A Couple Thoughts About Journaling…

A character in a novel I was reading the other day remarked that he didn’t journal because he feared the self-focus would be a source of vice. While this is certainly possible, I think there are some wonderful benefits of journaling that perhaps outweigh this risk, particularly in our modern busy age.

A key benefit of journaling for me is the continuity in self-reflection that it yields. I find that a lack of continuity between days and events – caused by busyness or other distractions – often keeps me from capitalizing on moments of grace or from fully realizing and addressing instances of vice. In the busyness of daily life, worsened in many ways by our technology, I find it especially difficult even during brief silences to be able to take a deep breath, step back, and reflect on where I am going.

Particularly in the stage of the spiritual life where one is concerned with eliminating subtler vices and cultivating long-term virtues, the growth and progress (or regress) is slow and not always readily perceptable. This is especially a problem for instances of regress because without a wider birds-eye view of how things have been going, we can easily be complacent to ways we have been backpedaling or allowing occasions of sin. All in all, the primary practical effect of journaling for me is to see better whether and in what ways I have been drawing closer to God, or not, in all aspects of my life.

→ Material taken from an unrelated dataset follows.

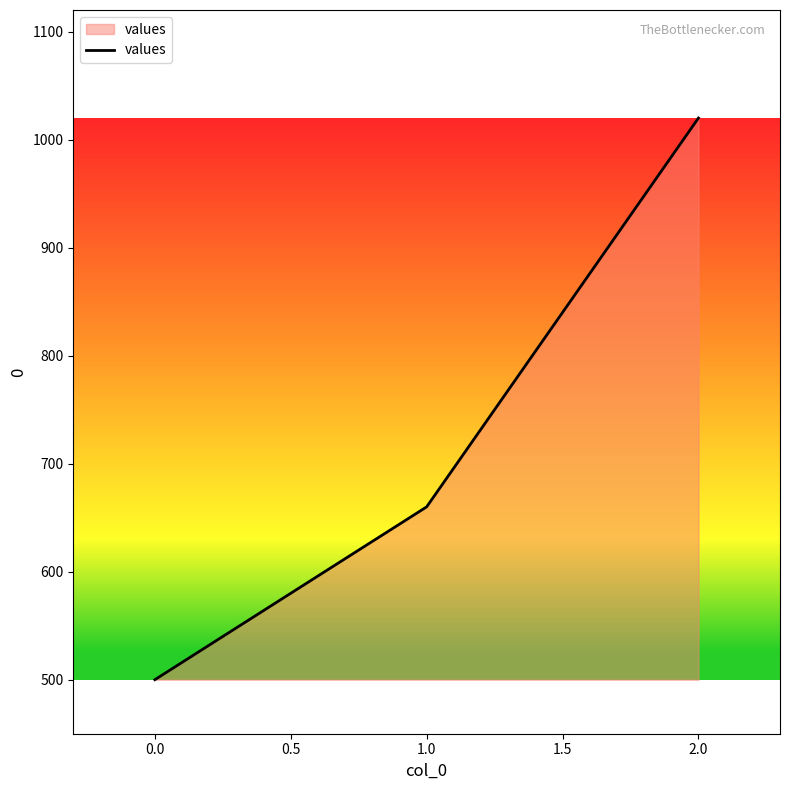

Rank the categories by value from highest to lowest.

2.0, 1.0, 0.0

I suppose it is, in some sense, simply the written equivalent of the daily examen.

Another benefit of journaling I have discovered lately is that it is the context which often yields my best writing. After pondering a bit, I think the reason for this is the mental audience I have when journaling vs sitting down to write for my blog or some other public forum. When I sit down to write a blog article, I seldom make much progress, and when I do, a sort of perfectionism and indecisiveness draw the writing out until it is so convoluted and overworked that I must often fight the temptation to simply give up and start over. I have begun to think this is the case because when I write for the public, this mental audience is quite loud, over-critical, and difficult to please. Of course this is more reflective of my own mind than the public itself, but nevertheless, when I try to write in this context I often get nowhere.

Observing this, I have taken recently to journaling first and allowing any additional writing to flow from that. In addition to the quiet, reflective recollection that I enjoy with journaling, I find often a natural and relaxed transition into writing about whatever topic or theme has been bouncing around my head recently (yes, this reflection on journaling started out in my journal). I think the quiet, reflective mood lends itself to this, but I think it also, again, has simply to do with my perceived mental audience. When I sit down to write in my journal, it is not simply a private mental exercise but also a prayer. When I journal, the audience is myself and God.

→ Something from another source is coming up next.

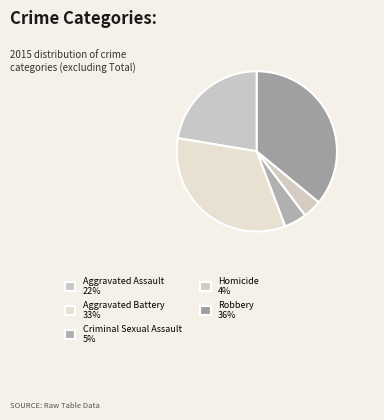

Is the sum of Aggravated Battery and Criminal Sexual Assault greater than half?

No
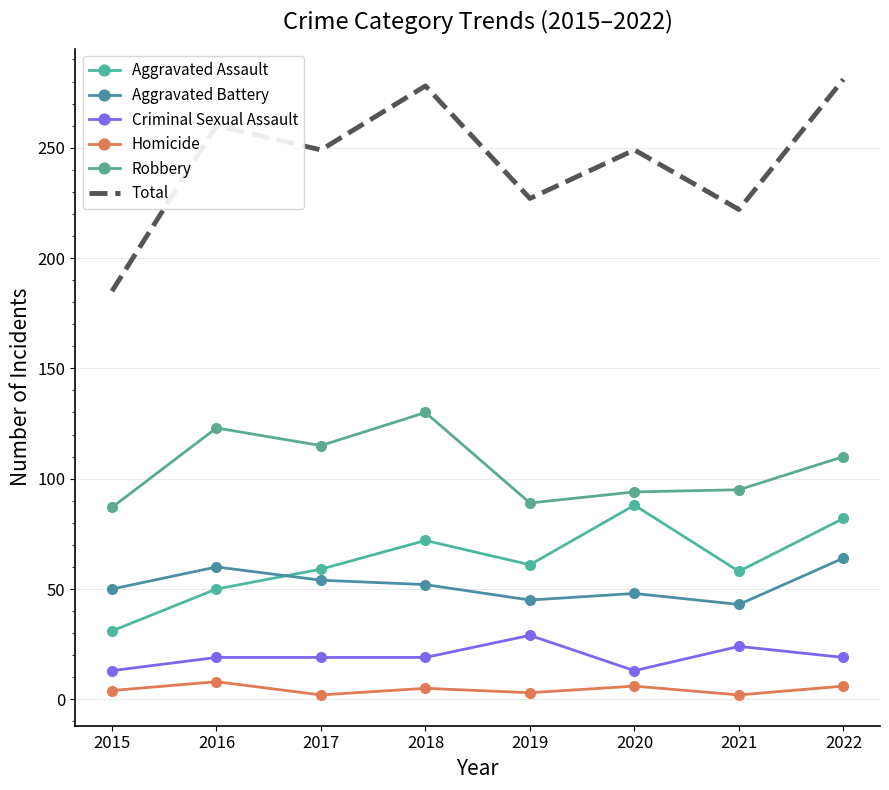

Where is the first local minimum for Aggravated Battery?

2019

My life is not my own and neither is my destiny. Journaling is a bit like going back over a script one has performed and realizing previously unnoticeed details, subtexts, patterns, and designs. As I journal, I work these details out and see a bigger picture. Also, because our lives are the mysterious mix of God’s complete sovereignty as well as our free will, we are cooperating with the author’s pen when we reflect on the script and ponder our past and future steps.

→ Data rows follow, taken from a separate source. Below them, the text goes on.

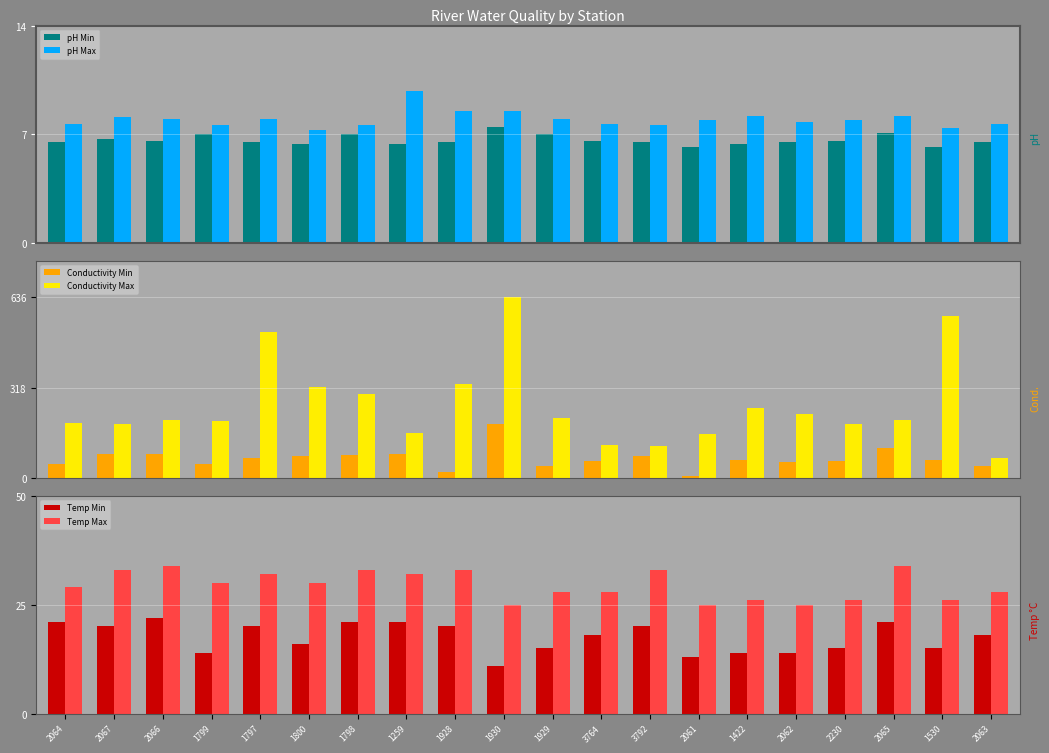

Which has a higher value, 1797 or 2064?

1797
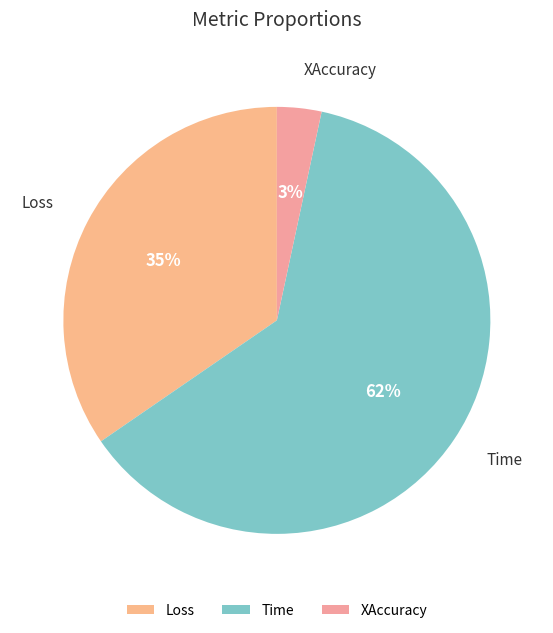

Does any single category account for the majority?

Yes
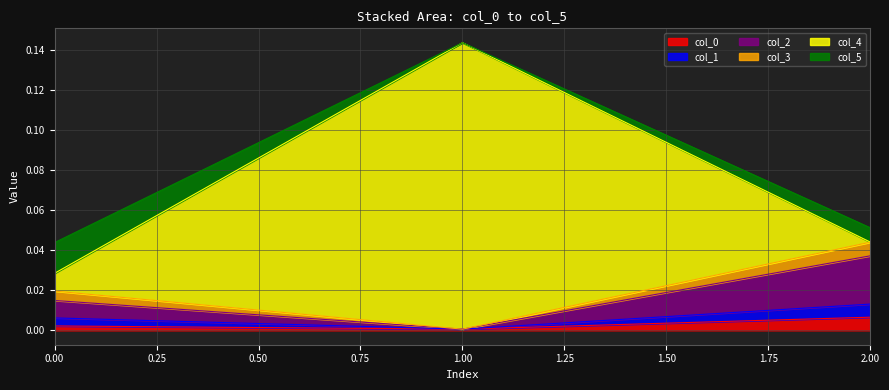

The value of col_0 at 1.00 is 0.0. True or false?

True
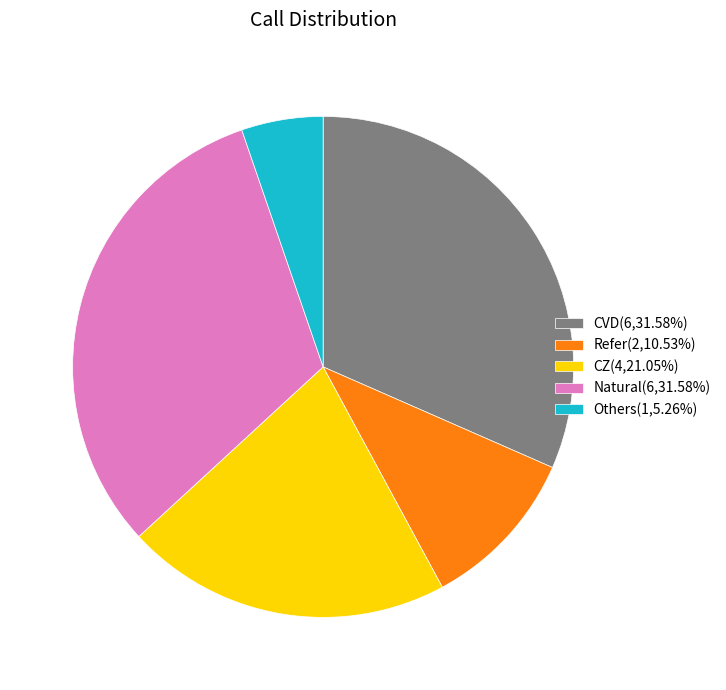

Is the sum of CVD(6,31.58%) and Others(1,5.26%) greater than half?

No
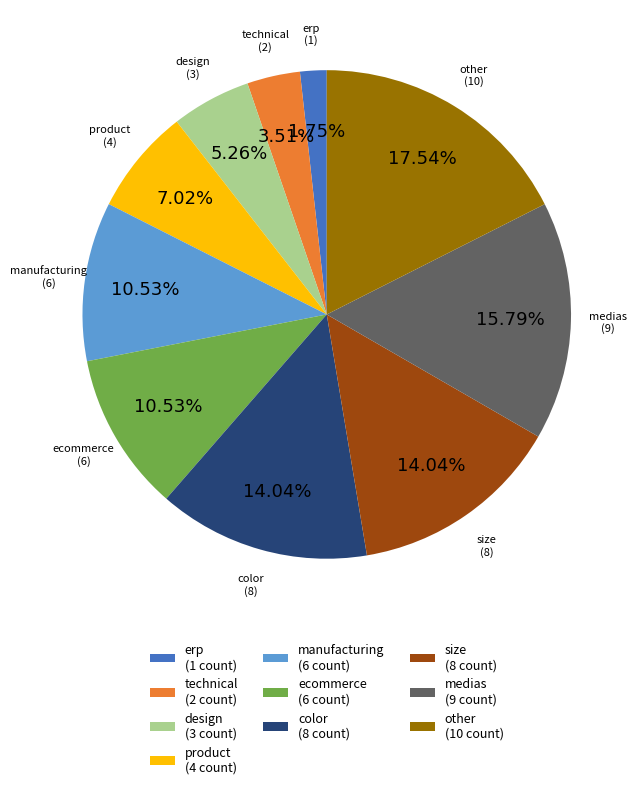

Is the sum of color and technical greater than half?

No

As journaling thus, is a particular kind of prayer to my creator, it is no small wonder that the context is ideal for the act of sub-creation. To reflect and meditate first on the great manuscript always seems to open the door to lesser ones. It reminds me of C.S. Lewis’ words on originality:

Even in literature and art, no man who bothers about originality will ever be original: whereas if you simply try to tell the truth (without caring twopence how often it has been told before) you will, nine times out of ten, become original without ever having noticed it.
C. S. Lewis

What do you think about journaling? Do you journal? Do you do so intermittently or every day? What benefits (or disadvantages) does the discipline bring to your life?

 

JonMarc Grodi

About JonMarc Grodi

2 Comments

  • Angie says:

    I was just thinking about this question of vanity and (virtual) journaling earlier today — weird. I used to journal! I need to get back into it…

  • I have off and on over the years. I have only lately been trying to make it a more regular habit. It keeps me from getting (or staying) in ruts and helps me focus on growing daily. Also, as I am trying to do more writing, it usually gets me in the right frame of mind to actually get something down on paper (or screen, lol).